▶ **WHAT IS ASKED**
In the book review, what does the reviewer call the essence of a great book and a great idea?

▶ **SOURCE EXTRACT**
┌──
In the rest of the book he carefully pick up different aspects of visual aesthetics and connects them with what we know today about the brain and the mind. It is a fascinating journey, beautifully illustrated with various artistic examples. Many of these pieces were familiar to me, but the book provided an entirely new perspective of looking at them. That to me is the essence of a great book and a great idea -- it makes you look at familiar things in novel ways.
The author does not claim that we understand it all. These are just scientific possibilities at this point, were some ideas are more rigorously explored than others. But just as the brilliant neuroscientist V.S. Ramachandran also points out in his book The Tell-Tale Brain – a Neuroscientist’s Quest for What Makes Us Human, it opens the door that these speculative ideas can finally be explored experimentally. This is a huge step from purely conjectural thoughts where there is no way to check if the idea can actually stand on it legs.
└──
▶ **DATA RECORDS**
┌──
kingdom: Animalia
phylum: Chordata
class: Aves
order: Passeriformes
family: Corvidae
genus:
└──
▶ **TASK RESULT**
It makes you look at familiar things in novel ways.